Rednecks

Posted Mar 5th, 2006 at 6:28 pm in Birding

I went birding with my wife yesterday, and we made the short drive up to a remote area in Coke County, Texas. There are a couple of loops that take you through ghost towns and have extensive rangeland along the road. In most places, there’s not even fences, and this is one of the reasons the birding’s so good — you can walk into the habitat a bit if you see or hear something worth checking up on.

So there we were, walking along the road when a gargantuan white pickup truck drove up and approached up. I expected the worse but hoped for the best. He was a young guy about my age, with a huge cowboy hat and a handle bar mustache.

Me: Good morning!

Him: What are yall doing out here.

[I disliked him immediately.]

Me: Oh, we’re just looking for birds, out enjoying this beautiful day.

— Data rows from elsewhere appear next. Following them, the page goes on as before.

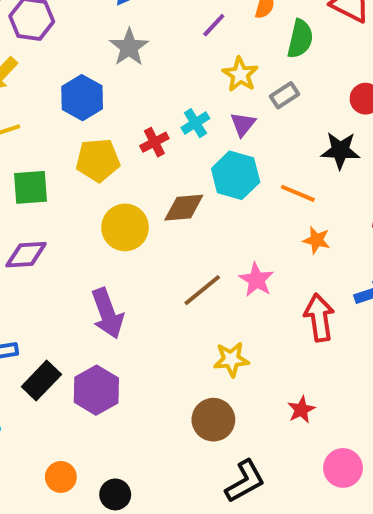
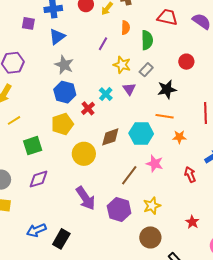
blue hexagon: (82, 98) -> (65, 92), moved
black star: (340, 150) -> (167, 89), moved
cyan hexagon: (236, 175) -> (141, 134), moved
red arrow: (319, 318) -> (190, 175), size x0.7
purple hexagon: (96, 390) -> (119, 210), moved

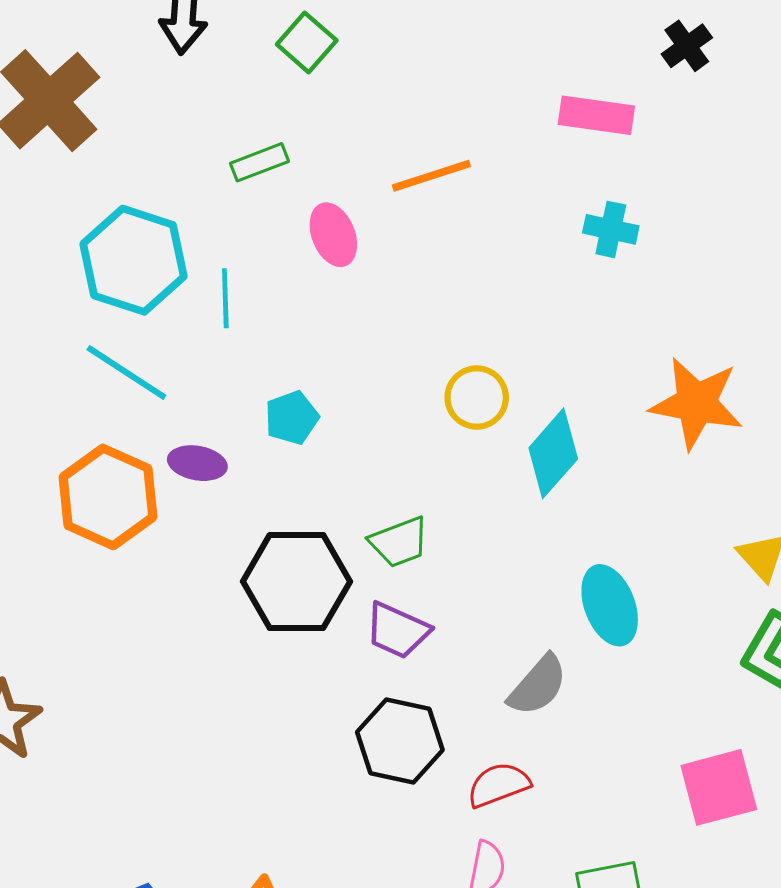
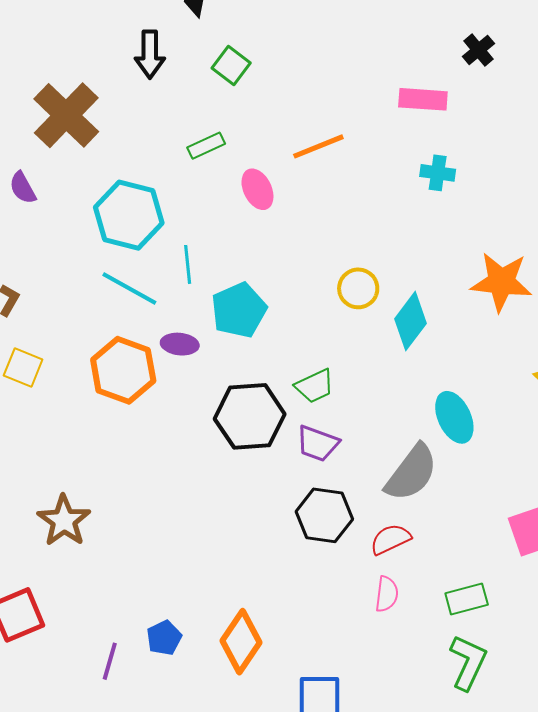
cyan line: (225, 298) -> (188, 264), moved
cyan pentagon: (292, 418) -> (239, 310), size x1.6
gray semicircle: (538, 685) -> (411, 473), size x1.4

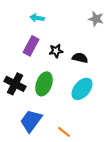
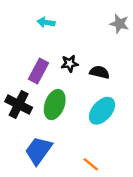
purple rectangle: (31, 46) -> (39, 71), moved
orange line: (64, 132) -> (91, 164), moved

[He looks away from us, off towards the horizon. Apparently it was so difficult for him to talk with pot-smoking, tree-hunging hippies that he couln't look us in the eye...]

Him: This is private property out here… Be sure you don’t leave the road.

Me: This is a public road. Thanks for saying hi.

He drove off and I stayed mad for about 10 minutes before enjoying the rest of the glorious morning. It’s not the first time this has happened to me either. A few years ago, out near Delta, Colorado, south of Grand Junction (far southwest corner of Colorado) looking for Sage Sparrow on county roads, I had a guy drive up and share his love for private property rights, only this time with dozens of F words per sentence. He was a much scarier redneck too. Everything from the trailer with a dozen non-working cars that he drove up from, to the multiple guns visible in the car, to the wife that stared at the floorboard the entire time and never made eye contact with us — like a dog that’s been beaten (I’m sure she had) — told us that this guy just wasn’t to be argued with.

I just don’t understand my culture sometimes. We pride ourselves on friendliness, but there are some that clearly extend this friendliness only as far as others are like them. We all sing songs at church extolling the beauty of nature, but those that would actually enjoy it are looked at suspiciously. There is a very strong pioneer sentiment that’s hung around 100 years too long. Nature is something to be distrusted, something to be abused and conquered.

In fairness, not everyone has this problem. We had multiple people wave and say hi that morning. One guy (in another gargantuan white pickup truck) drove up to see what we were doing, but once he found out was very friendly and asked about the birds we’d seen.

All’s well that ends well too. We saw what we came for — some excellent looks at Black-throated Sparrows. (Picture from the web…)

Black-throated Sparrow

A couple of winter plumaged Dunlin, not too common in west Texas, also made for a nice surprise at the end of the day.

3 Responses to “Rednecks”

  1. Norman expresses:

    Don’t feel too bad, I know how you feel. We’ve got places like that here in Malaysia. The “Folks who don like yu siti people bekos siti people are sinful like de devil. My imam saiz so!” type are aplenty here, especially in the upper north regions.

  2. *cough*

  3. There is a legendary place in the Sax-Zim bog of northern MN with a fellow so enamored of private property rights that he’s been known to point a gun at birders down the road looking into the woods.

    Yowsa! I avoided that one myself, though it would have been great story fodder–as long as the gun wasn’t loaded.